ここまでの本記事の内容を実践されても、なかなか勉強ができない、成果が出ないという時の対策をお伝えします。
それは、タブレット学習になります。
もしすぐに繋がれて、本人と相性が良く、本記事のポイントを押さえて指導してくれる療育先・学習塾・家庭教師が見つかれば、タブレット学習でなくても良いと思います。
ただ、良い支援先がなかなか見つからなかったり、本人の気持ちが乗らなかったり、時間や費用がかかるなど、ネックがある家庭には良いです。
特性ある子向け:タブレット学習
タブレット学習が良い理由は、本記事で紹介した配慮を学習PGMに組み込まれてる点になります。
配慮が組み込まれてる点は多くありますが、ここでは3つお伝えします。
発達障害の子向けの学習PGM
数多くあるタブレット学習の中でも、発達障害専門のタブレット学習があります。
発達障害の専門家が監修してる為、その専門性も信頼ができます。
様々な発達特性に合わせて、理解しやすい提示・解説が豊富にある為、教科書や市販教材などで理解しづらかった子には、手助けとなるツールになります。

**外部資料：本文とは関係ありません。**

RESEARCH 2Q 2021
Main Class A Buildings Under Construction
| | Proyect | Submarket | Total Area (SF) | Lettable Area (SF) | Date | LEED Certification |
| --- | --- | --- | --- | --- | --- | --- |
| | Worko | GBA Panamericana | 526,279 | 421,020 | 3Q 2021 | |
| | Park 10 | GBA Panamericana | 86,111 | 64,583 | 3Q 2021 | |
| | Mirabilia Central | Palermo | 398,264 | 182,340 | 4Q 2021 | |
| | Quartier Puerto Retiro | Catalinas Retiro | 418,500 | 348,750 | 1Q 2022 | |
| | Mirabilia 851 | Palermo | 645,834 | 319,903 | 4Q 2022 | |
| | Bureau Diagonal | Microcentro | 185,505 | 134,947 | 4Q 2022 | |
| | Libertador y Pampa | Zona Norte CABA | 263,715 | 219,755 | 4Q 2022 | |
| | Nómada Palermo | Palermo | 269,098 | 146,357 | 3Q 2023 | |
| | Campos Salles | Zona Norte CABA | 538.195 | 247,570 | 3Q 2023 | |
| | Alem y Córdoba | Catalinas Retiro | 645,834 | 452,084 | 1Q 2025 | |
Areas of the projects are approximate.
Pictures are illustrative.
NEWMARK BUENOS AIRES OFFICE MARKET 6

例えば、漢字を覚えるときに、色を変えたり、イラストで表示しイメージと結び付けたり、音声と実際に書く動作(体感)で覚えたりと、その子の学びやすさに合わせて、様々な学び方ができます。
タブレット完結型
タブレット1台で全ての学習が完結する為、不安や緊張が強い子、塾や家庭教師を嫌がる子、人に教わること自体が苦手な子には、特に向いてます。

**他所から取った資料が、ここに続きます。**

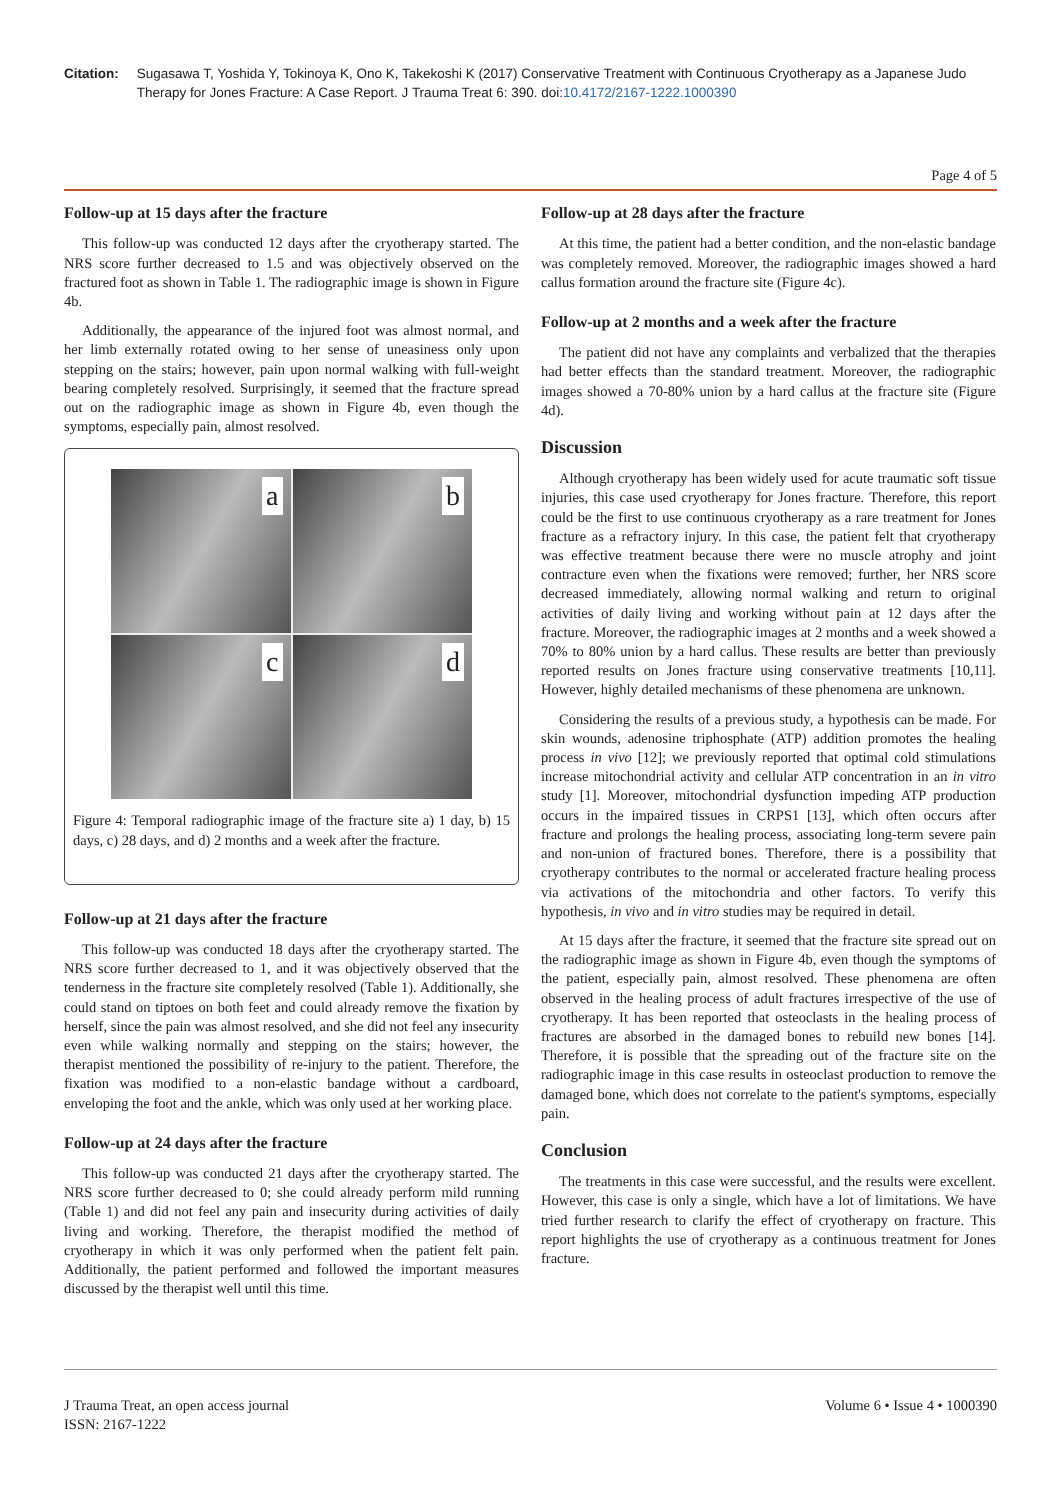Citation: Sugasawa T, Yoshida Y, Tokinoya K, Ono K, Takekoshi K (2017) Conservative Treatment with Continuous Cryotherapy as a Japanese Judo Therapy for Jones Fracture: A Case Report. J Trauma Treat 6: 390. doi:10.4172/2167-1222.1000390
Page 4 of 5
Follow-up at 15 days after the fracture
This follow-up was conducted 12 days after the cryotherapy started. The NRS score further decreased to 1.5 and was objectively observed on the fractured foot as shown in Table 1. The radiographic image is shown in Figure 4b.
Additionally, the appearance of the injured foot was almost normal, and her limb externally rotated owing to her sense of uneasiness only upon stepping on the stairs; however, pain upon normal walking with full-weight bearing completely resolved. Surprisingly, it seemed that the fracture spread out on the radiographic image as shown in Figure 4b, even though the symptoms, especially pain, almost resolved.
a
b
c
d
Figure 4: Temporal radiographic image of the fracture site a) 1 day, b) 15 days, c) 28 days, and d) 2 months and a week after the fracture.
Follow-up at 21 days after the fracture
This follow-up was conducted 18 days after the cryotherapy started. The NRS score further decreased to 1, and it was objectively observed that the tenderness in the fracture site completely resolved (Table 1). Additionally, she could stand on tiptoes on both feet and could already remove the fixation by herself, since the pain was almost resolved, and she did not feel any insecurity even while walking normally and stepping on the stairs; however, the therapist mentioned the possibility of re-injury to the patient. Therefore, the fixation was modified to a non-elastic bandage without a cardboard, enveloping the foot and the ankle, which was only used at her working place.
Follow-up at 24 days after the fracture
This follow-up was conducted 21 days after the cryotherapy started. The NRS score further decreased to 0; she could already perform mild running (Table 1) and did not feel any pain and insecurity during activities of daily living and working. Therefore, the therapist modified the method of cryotherapy in which it was only performed when the patient felt pain. Additionally, the patient performed and followed the important measures discussed by the therapist well until this time.
Follow-up at 28 days after the fracture
At this time, the patient had a better condition, and the non-elastic bandage was completely removed. Moreover, the radiographic images showed a hard callus formation around the fracture site (Figure 4c).
Follow-up at 2 months and a week after the fracture
The patient did not have any complaints and verbalized that the therapies had better effects than the standard treatment. Moreover, the radiographic images showed a 70-80% union by a hard callus at the fracture site (Figure 4d).
Discussion
Although cryotherapy has been widely used for acute traumatic soft tissue injuries, this case used cryotherapy for Jones fracture. Therefore, this report could be the first to use continuous cryotherapy as a rare treatment for Jones fracture as a refractory injury. In this case, the patient felt that cryotherapy was effective treatment because there were no muscle atrophy and joint contracture even when the fixations were removed; further, her NRS score decreased immediately, allowing normal walking and return to original activities of daily living and working without pain at 12 days after the fracture. Moreover, the radiographic images at 2 months and a week showed a 70% to 80% union by a hard callus. These results are better than previously reported results on Jones fracture using conservative treatments [10,11]. However, highly detailed mechanisms of these phenomena are unknown.
Considering the results of a previous study, a hypothesis can be made. For skin wounds, adenosine triphosphate (ATP) addition promotes the healing process in vivo [12]; we previously reported that optimal cold stimulations increase mitochondrial activity and cellular ATP concentration in an in vitro study [1]. Moreover, mitochondrial dysfunction impeding ATP production occurs in the impaired tissues in CRPS1 [13], which often occurs after fracture and prolongs the healing process, associating long-term severe pain and non-union of fractured bones. Therefore, there is a possibility that cryotherapy contributes to the normal or accelerated fracture healing process via activations of the mitochondria and other factors. To verify this hypothesis, in vivo and in vitro studies may be required in detail.
At 15 days after the fracture, it seemed that the fracture site spread out on the radiographic image as shown in Figure 4b, even though the symptoms of the patient, especially pain, almost resolved. These phenomena are often observed in the healing process of adult fractures irrespective of the use of cryotherapy. It has been reported that osteoclasts in the healing process of fractures are absorbed in the damaged bones to rebuild new bones [14]. Therefore, it is possible that the spreading out of the fracture site on the radiographic image in this case results in osteoclast production to remove the damaged bone, which does not correlate to the patient's symptoms, especially pain.
Conclusion
The treatments in this case were successful, and the results were excellent. However, this case is only a single, which have a lot of limitations. We have tried further research to clarify the effect of cryotherapy on fracture. This report highlights the use of cryotherapy as a continuous treatment for Jones fracture.
J Trauma Treat, an open access journal
ISSN: 2167-1222
Volume 6 • Issue 4 • 1000390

例えば、宿題で家族に教わるのも癇癪になる!という子には、タブレットで自分で学習するスタイルの方が、スムーズにいきやすいです。
人に教わるのは指摘と捉え、自分が否定された気持ちが高まり癇癪になり、学習どころではない子も多いです。
なるべく、本人がストレスを抱えない形の学習方法で学べる形の方が良いです。
集中しやすい学習構成
学習で影響が出やすいADHDの特性の1つに「注意の転動性」と言われるものがあります。
一言でいうと、気になる刺激(モノ、音、人など)があると、注意が移りやすいという特性で、学習においては、課題から注意が逸れ学習が進みにくくなります。

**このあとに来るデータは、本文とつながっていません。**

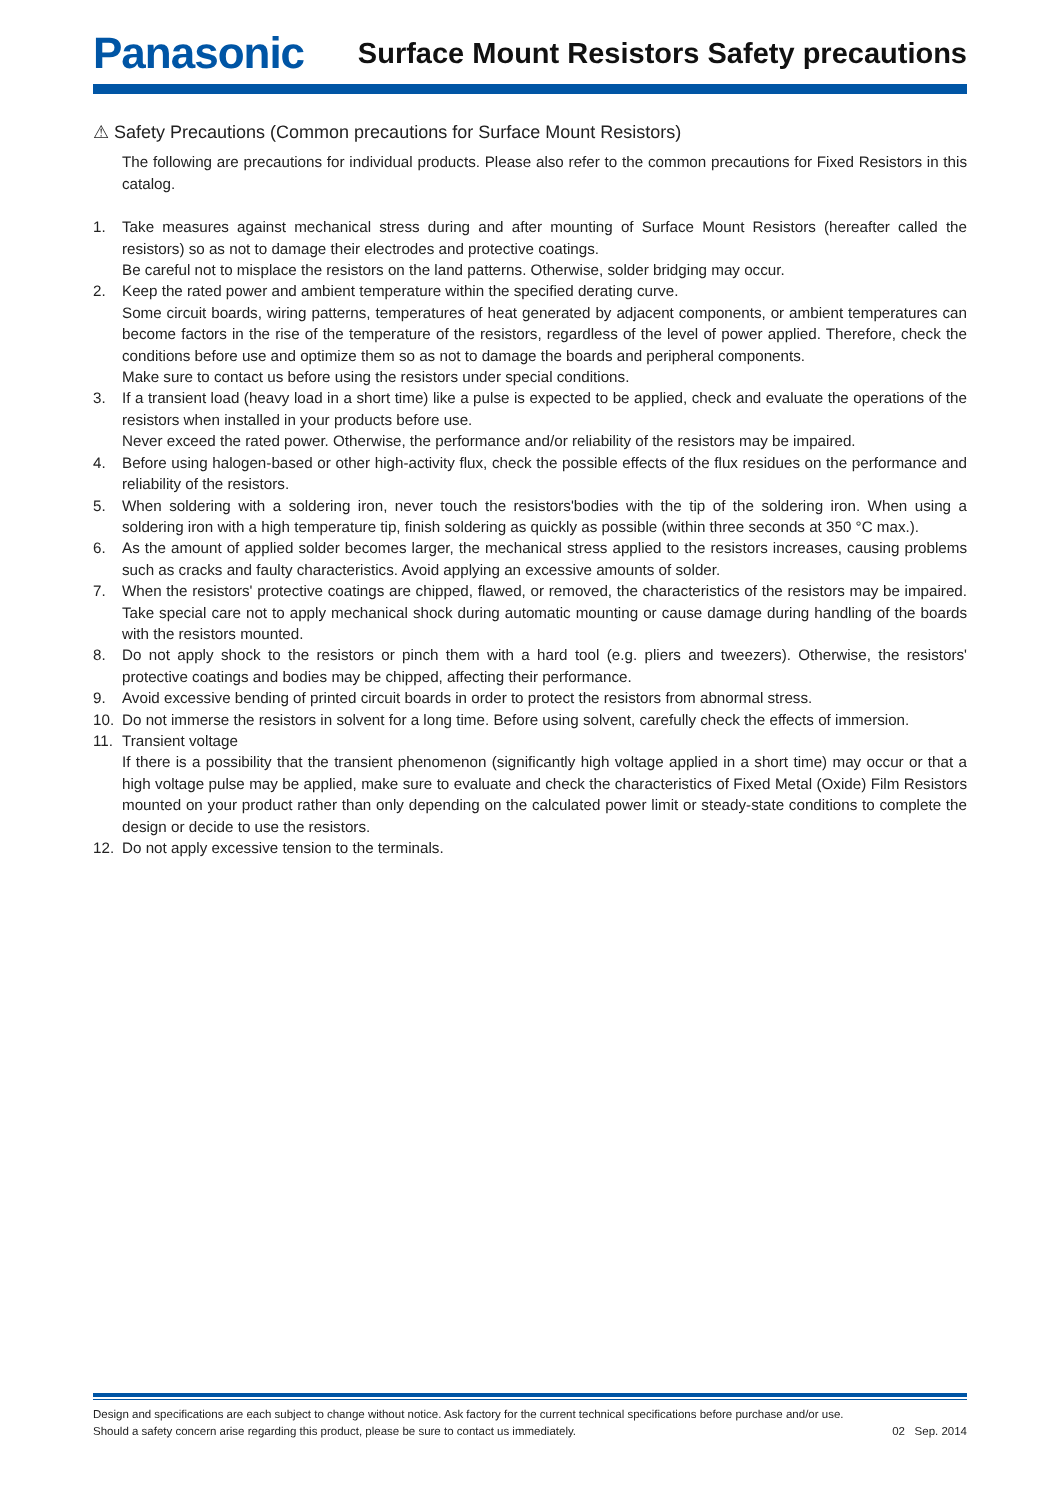Panasonic
Surface Mount Resistors Safety precautions
⚠ Safety Precautions (Common precautions for Surface Mount Resistors)
The following are precautions for individual products. Please also refer to the common precautions for Fixed Resistors in this catalog.
1. Take measures against mechanical stress during and after mounting of Surface Mount Resistors (hereafter called the resistors) so as not to damage their electrodes and protective coatings.
Be careful not to misplace the resistors on the land patterns. Otherwise, solder bridging may occur.
2. Keep the rated power and ambient temperature within the specified derating curve.
Some circuit boards, wiring patterns, temperatures of heat generated by adjacent components, or ambient temperatures can become factors in the rise of the temperature of the resistors, regardless of the level of power applied. Therefore, check the conditions before use and optimize them so as not to damage the boards and peripheral components.
Make sure to contact us before using the resistors under special conditions.
3. If a transient load (heavy load in a short time) like a pulse is expected to be applied, check and evaluate the operations of the resistors when installed in your products before use.
Never exceed the rated power. Otherwise, the performance and/or reliability of the resistors may be impaired.
4. Before using halogen-based or other high-activity flux, check the possible effects of the flux residues on the performance and reliability of the resistors.
5. When soldering with a soldering iron, never touch the resistors'bodies with the tip of the soldering iron. When using a soldering iron with a high temperature tip, finish soldering as quickly as possible (within three seconds at 350 °C max.).
6. As the amount of applied solder becomes larger, the mechanical stress applied to the resistors increases, causing problems such as cracks and faulty characteristics. Avoid applying an excessive amounts of solder.
7. When the resistors' protective coatings are chipped, flawed, or removed, the characteristics of the resistors may be impaired. Take special care not to apply mechanical shock during automatic mounting or cause damage during handling of the boards with the resistors mounted.
8. Do not apply shock to the resistors or pinch them with a hard tool (e.g. pliers and tweezers). Otherwise, the resistors' protective coatings and bodies may be chipped, affecting their performance.
9. Avoid excessive bending of printed circuit boards in order to protect the resistors from abnormal stress.
10. Do not immerse the resistors in solvent for a long time. Before using solvent, carefully check the effects of immersion.
11. Transient voltage
If there is a possibility that the transient phenomenon (significantly high voltage applied in a short time) may occur or that a high voltage pulse may be applied, make sure to evaluate and check the characteristics of Fixed Metal (Oxide) Film Resistors mounted on your product rather than only depending on the calculated power limit or steady-state conditions to complete the design or decide to use the resistors.
12. Do not apply excessive tension to the terminals.
Design and specifications are each subject to change without notice. Ask factory for the current technical specifications before purchase and/or use.
Should a safety concern arise regarding this product, please be sure to contact us immediately.
02 Sep. 2014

対策として、タブレット学習では、学習に必要な情報を最小限にしています。
例えば、市販教材やプリントでは、次の問題も見える状態(目の前の問題には不要な情報)ですが、タブレット学習では、解く問題以外は画面に表示されません。
注意が散る刺激を減らし(刺激の除去)、学習に集中できる時間を増やす為の環境調整になります。
簡単ではありますが、ここまでタブレット学習についてお伝えしました。
もっと詳しく知りたい方は、こちらの記事をご覧ください。
特性ある子の1つの学習方法として、参考になれば幸いです。
【勉強できない中/高生 ADHD向け対策】まとめ

記事のポイントになります。
✅ADHDの中/高校生
「勉強できない理由」~特性~
・多動性がある
・衝動性が高い
・不注意性がある
✅ADHDの中/高校生
「勉強できない理由」~環境~
・気になる刺激が多い
・見通しがない
✅多動性がある子の
「勉強法」
・ゴールを決める
・短く区切る
・サポートツールを使う
✅衝動性が高い子の
「勉強法」
・余計なモノをなくす
・やることを1つに絞る
✅不注意性がある子の
「勉強法」
・集中しやすい環境を作る
・問題は1問ずつ出す
✅それでも
「勉強できない時の対策」
・特性に合う学び方
・刺激が少ない学習スタイル
・タブレット学習
以上になります。
本記事が参考になれば幸いです。